Глава 10. Язык молчания
Как страшно, как невыносимо тоскливо обращаться к безмолвию.
Покинув мастерскую, человек миновал один или два коротеньких переулка – в ту пору разыгравшаяся непогода уже успела смениться затишьем – и очутился у старого заброшенного особняка. Там он наткнулся на прелестного вида сад, ухоженный и прибранный в отличие от дома, за ним явно следили и всеми возможными способами обхаживали.
Сад был ограждён невысоким заборчиком. Человек перелез через него и свалился в пахучие заросли: воздух вокруг наполнился благоуханием, затуманил сознание, опьянил, погрузил в состояние мгновенного гипноза.
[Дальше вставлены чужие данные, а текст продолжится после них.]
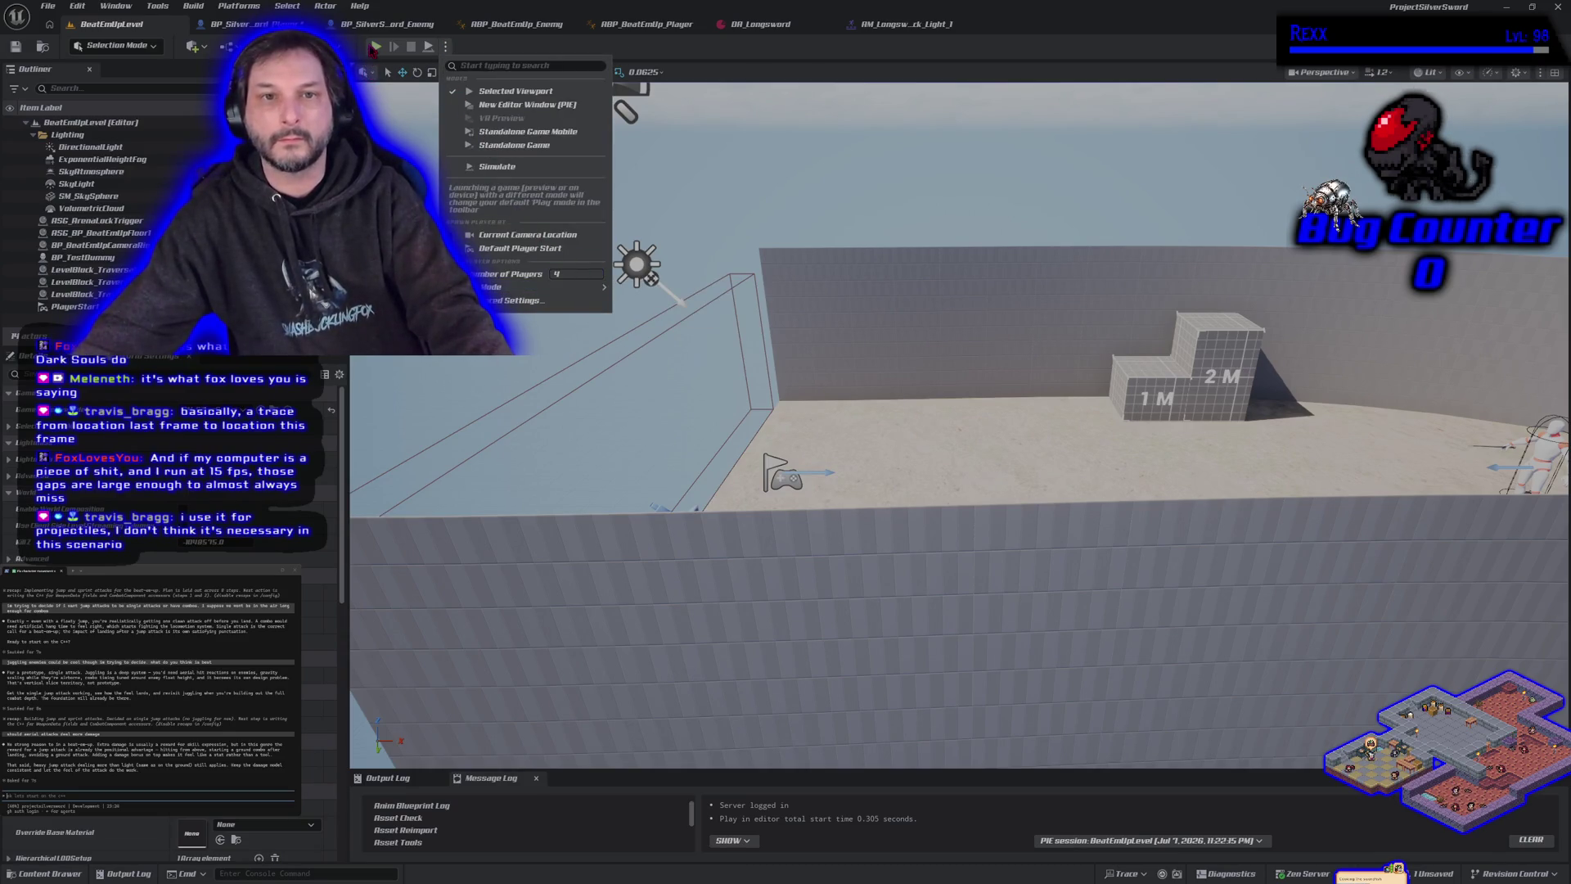
pyautogui.click(374, 47)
Вспомнились слова Сальваторис о мире, воплотившемся в одном-единственном чувстве.
Тысячей невидимых насекомых кишел сад, тысячей пьяниц, пребывавших во власти бешеной эйфории. В безумном танце кружил хоровод захмелевших, толкаясь, жужжа и стрекоча на непонятном, мудрёном языке. Заплутавший жучок, не рассчитав скорости, влетел человеку в ухо. Отчаянно перебирая лапками, он приятно защекотал по мочке уха – человек шумно рассмеялся и, нащупав его, схватил двумя пальцами, приблизил к глазам.
– Как наглядна жизнь букашки: вот она – при мне, налицо. Крохотный жучок. Иногда он даже я, – человек раздавил насекомое пальцами. – А я всегда при себе.
Вслед за словами прекратилось действие гипноза. Хмель сменился болью похмелья – трезвым сознанием жуткой действительности, от которой трудно спрятаться, тяжело забыться, уберечься. Где-то под кожей, в самых жилах, пульсирующих потоками крови, вскипело тревожное чувство.
Человек всё ещё сжимал в кулаке полумёртвое насекомое, бившееся из последних сил в надежде улететь из цепких рук неволителя.